Within a few minutes the temperature inside the mountain had reached several hundred degrees. Iron girders supporting the tunnels and chambers turned white and writhed in the heat. The hewn walls ran with molten threads of silver and copper. And still the fire raged on, ever more fiercely, feeding greedily on the reservoir of oil.
The temperature continued to rise. Rocks became incandescent. Cracks appeared and split into jagged fissures. The fire surged onward and upward and broke through the mountain's crust, blasting the rocky mantle high into the storm-darkened sky and spouting angry flames and smoke from a hundred pores.
Two miles away, in the leading truck laboring up the crooked trail, it seemed to Major Coogan that a volcano was erupting. The ground shook and rocks showered down from out of the sky. He stared blank-eyed through the windshield at the mountain with its halo of orange fire and curling black smoke outlined against the massing storm clouds.
It was an image of the end of the world, an image he would never forget till his dying day.
IV
2013
21
In the opinion of Col. Gavril Burdovsky, the woman was perfect.
He had chosen her himself and therefore had cause to feel smug and self-congratulatory. He was also aroused by her--one of the reasons he thought her ideally suited for the assignment. Unfortunately this left him with a gnawing ache that could only be assuaged by Natassya Pavlovitch's smooth firm body. The fact that he was an obese, balding man of fifty-seven and she a beautiful young woman of twenty-four seemed to him a trivial incompatibility.
"I trust you have everything you require, comrade," said the colonel, sitting on the corner of the desk and swinging a short bulbous leg in an attempt to make this final briefing casual, friendly--and dare he hope? --intimate. "The black silk underwear is satisfactory?" There was a slight tremor in his voice at the mention of this item.
"Yes. Thank you, sir." Natassya Pavlovitch was brisk, impersonal. She had been too well trained to display emotion in front of a superior.

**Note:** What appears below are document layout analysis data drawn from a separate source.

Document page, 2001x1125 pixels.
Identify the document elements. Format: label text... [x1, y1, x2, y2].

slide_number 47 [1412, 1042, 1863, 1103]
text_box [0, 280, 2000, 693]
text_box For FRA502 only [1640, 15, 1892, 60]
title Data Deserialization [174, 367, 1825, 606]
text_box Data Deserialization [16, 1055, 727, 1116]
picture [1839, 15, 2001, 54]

Colonel Burdovsky nodded and stroked his pencil-thin moustache. The moustache was real and yet looked artificial, as if a strip of black paper had been stuck to his broad waxlike face with its hanging jowls.

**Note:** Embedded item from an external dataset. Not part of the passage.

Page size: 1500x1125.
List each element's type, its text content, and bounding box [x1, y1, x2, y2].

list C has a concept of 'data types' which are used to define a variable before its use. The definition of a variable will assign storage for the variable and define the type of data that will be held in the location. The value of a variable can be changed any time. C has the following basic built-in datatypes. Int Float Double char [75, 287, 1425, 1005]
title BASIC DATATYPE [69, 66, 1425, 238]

"Good. Excellent," murmured Burdovsky, for a moment lost in wistful contemplation of the pale curve of her neck at the point where it disappeared into the enticing shadow beneath the collar of her dark-gray woolen suit. That the rest of her should be so soft and warm and pliable . . .
He cleared his throat and said gruffly, "You have all you need. Excellent."
"I do have a question, if the colonel will permit."
"Yes, of course." Burdovsky slid down awkwardly from the desk, straightened the tail flap of his uniform with an abrupt tug, and strolled behind her chair, hands clasped over his plump buttocks.
Natassya looked straight ahead, speaking to the desk. "Do we have 110 intelligence at all, Colonel, regarding Zone Four? The reports give no indication whatsoever of the research being carried out there."
"There are a number of speculations but nothing definite. The Americans thought they were being very clever in allowing our scientific people to inspect their facilities at Starbuck Island. Of course it was to satisfy us that the research was solely in connection with the Final Solution program."
He came to stand close behind her, breathing in her perfume.